Ghana is the closest country in Africa to both the US and Europe which gives it the speed to market advantage that is increasingly important for buyers.
Plus, it has the benefit of political stability, which is incredibly important during these times of global geopolitical turbulence.
He says the rest of the world needs to overcome its perception that Africa is “risky” as “it is not just one region – it is many countries with many realities”.
Another benefit, he adds is the tremendous opportunities available to focus on ESG from the get-go and invest in greener equipment and technology because it doesn’t have to work around existing infrastructure, which is often the case in other regions.
DTRT Apparel’s growth strategy – with or without AGOA
For Hansult, the intention is not just driven on third country fabrics and lower labour costs and he argues that shouldn’t be the strategy of anyone: “Africa should be viewed as an opportunity to grow a vertical manufacturing platform – this is our strategy”.
He continues: “There’s a space in the market for third country fabrics but to move the needle in Africa and gain market share building vertical capabilities is critical and that will enable sub-Saharan Africa regions to make those investments and compete with China.
Hansult admits that to make it a reality it requires significant capital investment and investors need to have a long term perspective so 10-15 years or 15-20 years. This is why he believes a 15 or even 20-year AGOA renewal would be far more beneficial than a decade.
“No-one comes in and sets up a textile mill knowing there’s three or four more years where AGOA will be in place so we need this long-term perspective which AGOA would deliver,” he declares.
Of course, Hansult believes AGOA could always be improved but right now he’s adamant that it’s more important for an AGOA renewal to happen as quickly as possible and to send that renewal signal to the world as adjustments over time could still be made.
“For our business – we’re committed to Ghana and we’re doubling on our original investment. We believe it will get renewed and we’re operating under the assumption it will get renewed.”

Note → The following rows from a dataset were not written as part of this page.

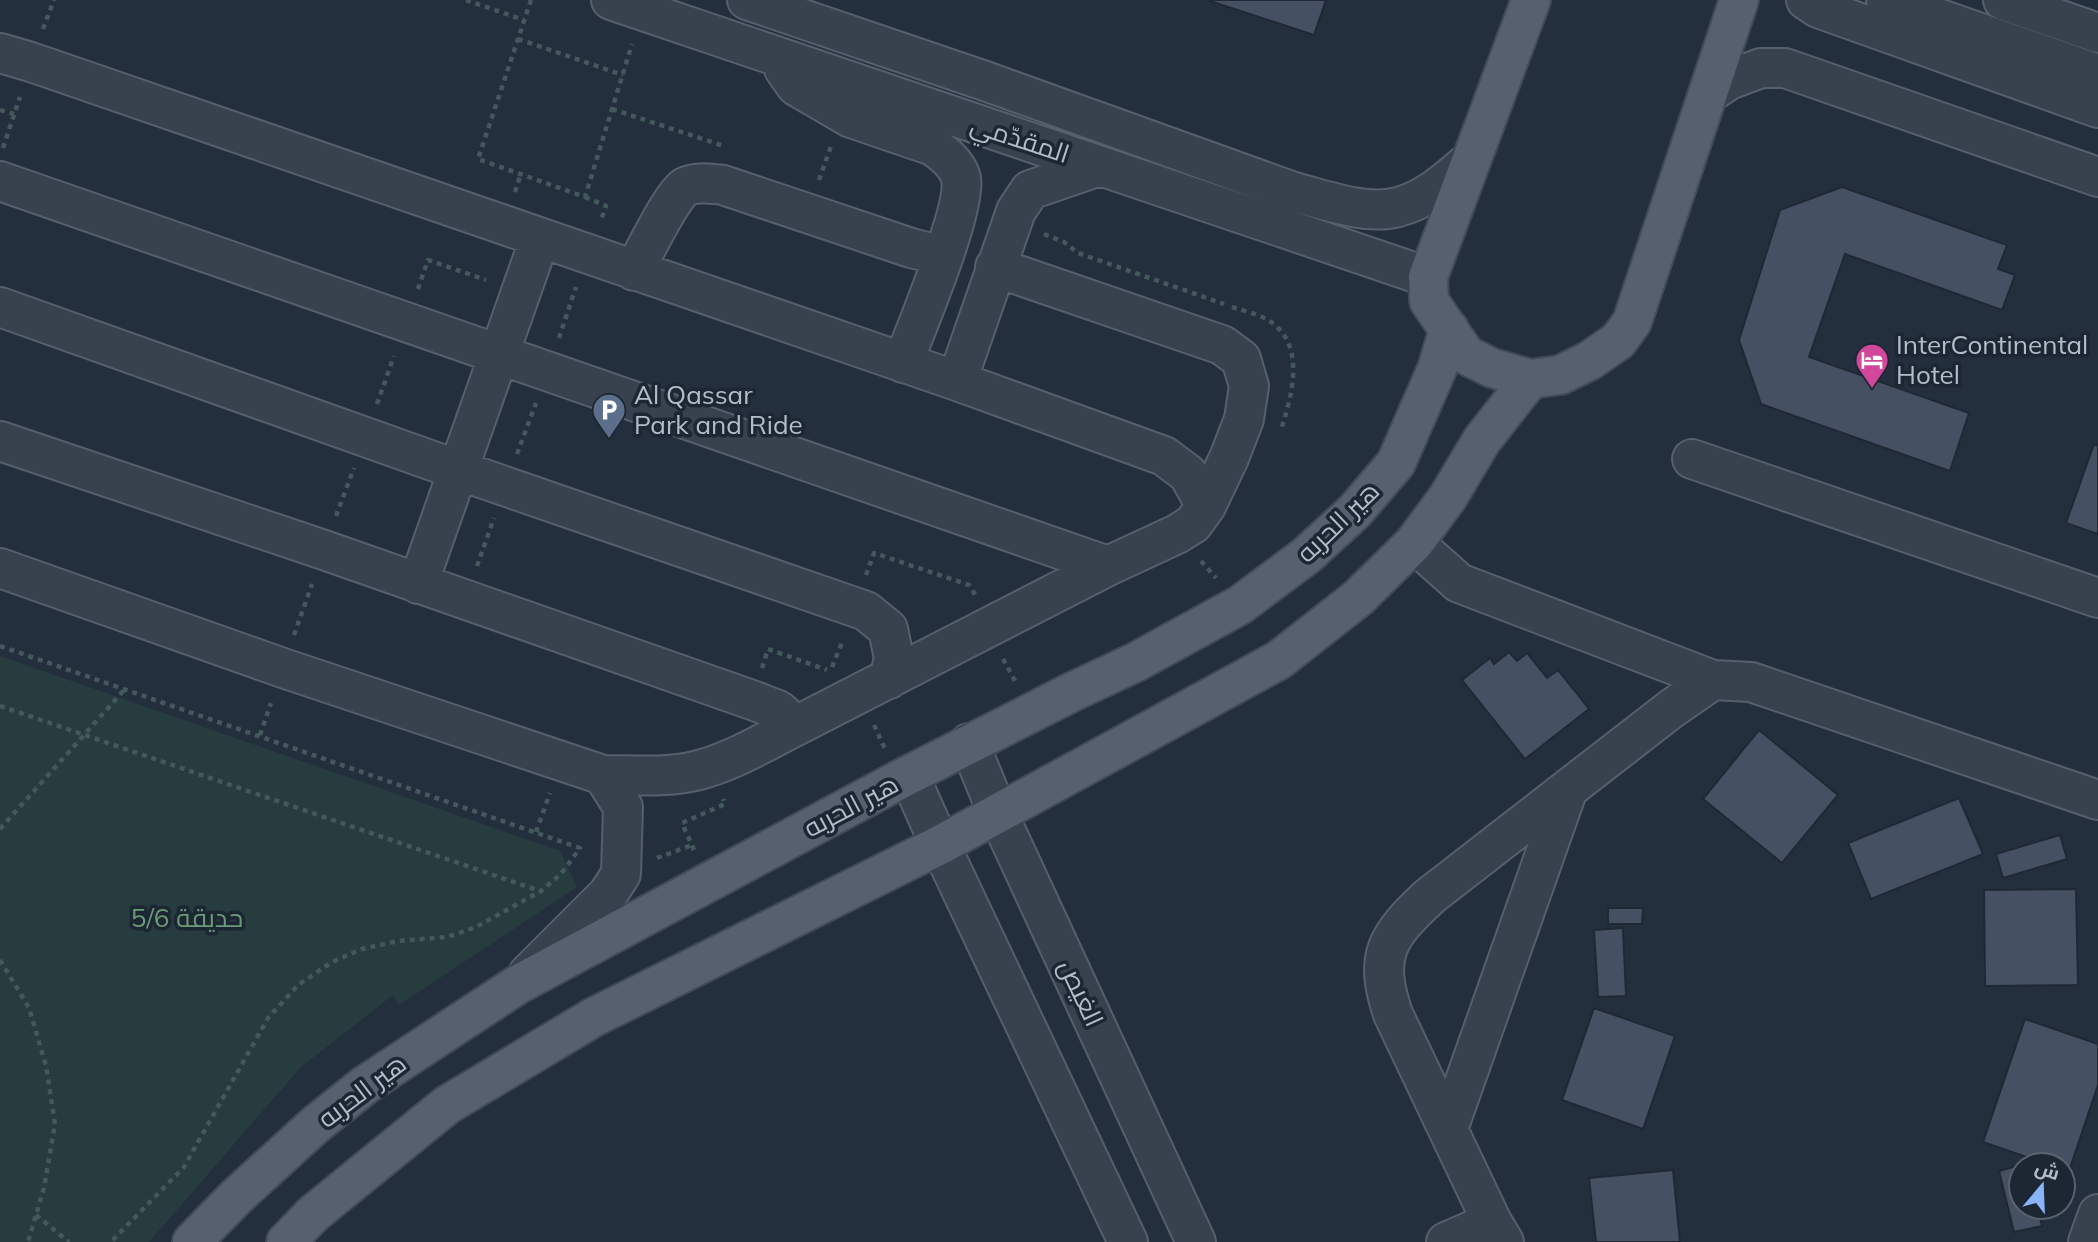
<svg xmlns="http://www.w3.org/2000/svg" width="2098" height="1242" viewBox="0 0 2098 1242" font-family="Mulish,Cairo,sans-serif">
<rect width="100%" height="100%" fill="#242f3e"/>
<path fill="#263c3f" d="M0,656L560,851L577,887L399,1005L393,995L301,1067L149,1242H0Z"/>
<path fill="#455162" stroke="#1f2835" stroke-width="2" d="M1207,0H1326L1314,35Z
M1842,187L2007,245L1998,269L2015,275L2002,310L1845,254L1809,357L1969,413L1950,471L1761,404L1739,340L1780,210Z
M2094,444L2098,446V534L2066,523Z
M1509,652L1517,661L1527,653L1547,678L1558,670L1589,709L1525,759L1462,680L1490,658L1494,664Z
M1759,730L1838,795L1782,863L1703,799Z
M1959,798L1983,854L1871,899L1848,843Z
M2060,835L2067,859L2003,878L1996,854Z
M2076,889L2078,985L1985,986L1984,890Z
M1608,908H1643L1642,924H1608Z
M1623,928L1626,996L1598,997L1594,930Z
M1594,1008L1675,1036L1643,1129L1562,1100Z
M2025,1019L2098,1044V1085L2069,1171L2063,1169V1165H2050L1983,1142Z
M2021,1165V1207H2038L2042,1226L2014,1232L1999,1171Z
M1673,1170L1680,1242H1596L1589,1178Z"/>
<g fill="none" stroke-linecap="round" stroke-linejoin="round">
<defs>
<path id="minor" d="M611,0L1428,277
M747,0L985,81L1291,191C1321,199 1367,216 1398,207C1426,200 1448,180 1470,161
M1806,0L1818,8L2098,108
M1886,0L2098,74
M2003,0L2098,33
M0,53L31,62L957,381L1164,456L1188,474L1206,506
M784,69L796,86L851,118L933,146C945,154 957,164 961,178C967,209 916,328 903,363
M1708,94L1729,80L1761,68H1785L2098,177
M0,181L1108,566
M634,271C643,255 673,193 685,187C696,181 712,184 723,185L911,248L943,256
M0,307L458,470L866,611L888,629L894,658L889,679
M957,381L1016,211L1030,190L1100,166
M0,441L324,550L752,700L778,710L796,726
M1692,459L2098,598
M1414,543L1459,583L1713,680
M0,568L283,668L603,775C634,775 665,778 695,771C730,763 764,742 796,726L1108,566L1177,534L1193,524L1206,506L1229,458L1244,419L1249,386L1241,359L1222,345L995,267
M418,584L540,238
M969,743L998,814L1196,1242
M909,775L940,845L1128,1242
M528,974L608,894L621,874L623,807L603,775
M1448,1129L1568,789
M1446,1242L1492,1222
M1504,1242L1492,1222L1393,1014C1373,955 1387,936 1430,896L1671,709L1713,680L1751,682L2098,800
M2088,1242L2098,1214"/>
<path id="major" d="M1531,0L1428,277L1429,301L1466,355L1492,368L1530,379L1560,375L1589,361L1618,341L1632,322L1739,0
M192,1242L236,1197L315,1125L365,1085L517,985L899,780L1072,692L1136,662L1240,605L1307,555L1355,511L1396,463L1437,369L1449,329
M286,1242L313,1214L447,1105L594,1017L940,845L1279,660L1358,598L1414,543L1448,497L1482,440L1530,379"/>
</defs>
<use href="#minor" stroke="#565f6c" stroke-width="42"/>
<use href="#major" stroke="#414a57" stroke-width="42"/>
<path stroke="#44595c" stroke-width="4.5" stroke-dasharray="5 5" stroke-linecap="butt" d="M466,0L524,20
M531,0L478,159L585,197L632,44
M43,29L54,0
M518,39L623,75
M612,109L724,146
M0,110L14,114
M3,148L20,97
M819,180L831,146
M515,192L521,173
M585,197L606,206L601,220
M1044,234L1064,242L1078,253L1224,304
M418,289L428,260L486,280
M1232,307C1244,311 1258,314 1268,320C1307,344 1292,395 1281,430
M559,338L576,287
M377,404L394,356
M517,454L536,403
M336,516L354,468
M1201,561L1216,578
M477,566L494,518
M866,575L874,553L969,585L976,596
M294,635L312,584
M0,646L580,848L561,874L541,891L476,927L447,937L398,941L362,949L332,962L298,985L268,1018L184,1167L111,1242
M1003,659L1015,681
M832,667L843,640
M762,668L768,649L827,670
M0,706L540,891
M874,725L885,749
M260,735L271,703
M0,829L125,689
M536,832L550,793
M694,850L682,823L725,804L723,799
M657,858L692,845
M0,960L29,1008L46,1066L55,1124L44,1188L28,1242
M36,1215L69,1242"/>
<use href="#minor" stroke="#38414e" stroke-width="38"/>
<use href="#major" stroke="#56606e" stroke-width="38"/>
</g>
<defs>
<symbol id="hotel-pin" viewBox="-11 -11 22 30"><path d="M0 17L-7.5 6A9.5 9.5 0 1 1 7.5 6Z" fill="#d1479c" stroke="#1d2633"/><path d="M-6-4.5h1.5V1H6V5H4.5V3h-9V5H-6ZM-4 0a1.8 1.8 0 1 1 3.6 0ZM.5 0V-2.5h3Q6-2.5 6 0Z" fill="#fff"/></symbol>
<symbol id="parking-pin" viewBox="-11 -11 22 30"><path d="M0 17L-7.5 6A9.5 9.5 0 1 1 7.5 6Z" fill="#5c6f8a" stroke="#1d2633"/><path d="M-3.5-5.5H1a3.5 3.5 0 0 1 0 7H-1V5.5H-3.5ZM-1-3.4V-.6H.8a1.4 1.4 0 0 0 0-2.8Z" fill="#fff"/></symbol>
</defs>
<g fill-rule="evenodd">
<use href="#hotel-pin" x="1853" y="341" width="38" height="52"/>
<use href="#parking-pin" x="590" y="391" width="38" height="52"/>
</g>
<g text-anchor="middle" stroke-width="7" stroke-linejoin="round" paint-order="stroke">
<g font-size="26" fill="#b4bcc9" stroke="#1d2633">
<text transform="translate(1020 139) rotate(18)" y="9">المقدّمي</text>
<text transform="translate(1338 522) rotate(-44)" y="9">هير الحربه</text>
<text transform="translate(851 806) rotate(-28)" y="9">هير الحربه</text>
<text transform="translate(1081 993) rotate(65)" y="9">الغيص</text>
<text transform="translate(362 1091) rotate(-37)" y="9">هير الحربه</text>
</g>
<g font-size="26" fill="#b4bcc9" stroke="#1d2633" text-anchor="start">
<text x="1896" y="354">InterContinental<tspan x="1896" dy="30">Hotel</tspan></text>
<text x="634" y="404">Al Qassar<tspan x="634" dy="30">Park and Ride</tspan></text>
</g>
<g font-size="26" fill="#6b9a76" stroke="#1d2633">
<text x="187" y="927">حديقة 5/6</text>
</g>
</g>
<g transform="translate(2042 1186) rotate(19)"><circle r="33" fill="#1d2633" stroke="#59626f" stroke-width="2"/>
<path d="M0-5L12 26L0 18L-12 26Z" fill="#8ab4f8"/>
<text y="-10" font-size="19" font-weight="bold" text-anchor="middle" fill="#b4bcc9">ش</text>
</g>
</svg>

DTRT Apparel is in the final stages of financing for its first textile mill in Ghana to make synthetic-based performance garments in the region.
“We’re focused on sustainable technology that cuts down water consumption and we’re tremendously excited about it.”
Hansult sees DTRT Apparel becoming a true alternative to traditional sourcing by helping companies to diversify and the textile mill investment is the first step.
His longer term perspective is to be a facilitator of building out an eco system with yarn capabilities and having partners to set up yarn extrusion in the region.
There’s also “exciting conversations around circularity” as Hansult points out the used clothing market is a huge issue in Africa with it going into landfill so there’s conversations around used clothing and DTRT Apparel is part of those conversations as well.
Plus, he says: “I would expect that by the end of 2025 to early 2026 we’ll have an operational full verticality for synthetics in Ghana.”
This is a massive leap for the global fashion supply chain as he explains there’s huge concern about China from a geo-political perspective and he claims there isn’t a synthetic supply chain that doesn’t touch China or Taiwan so for DTRT Apparel it is a huge breakthrough to become vertical in the region from finished product backwards through to textile mill and yarn and these conversations are already happening all the way through to finished product completely without China or Asia.
He believes that once that’s achieved within a three to five year span, the market share towards Africa can increase: “We’re not going to take 20% market share over the next 10 years but we only need 1% or 2% to have a transformational effect so that will be so impactful.”
He concludes: “And that’s what AGOA is all about – creating jobs, economic development and driving export growth.
“We believe our strategy checks all the boxes of what AGOA intends to do.”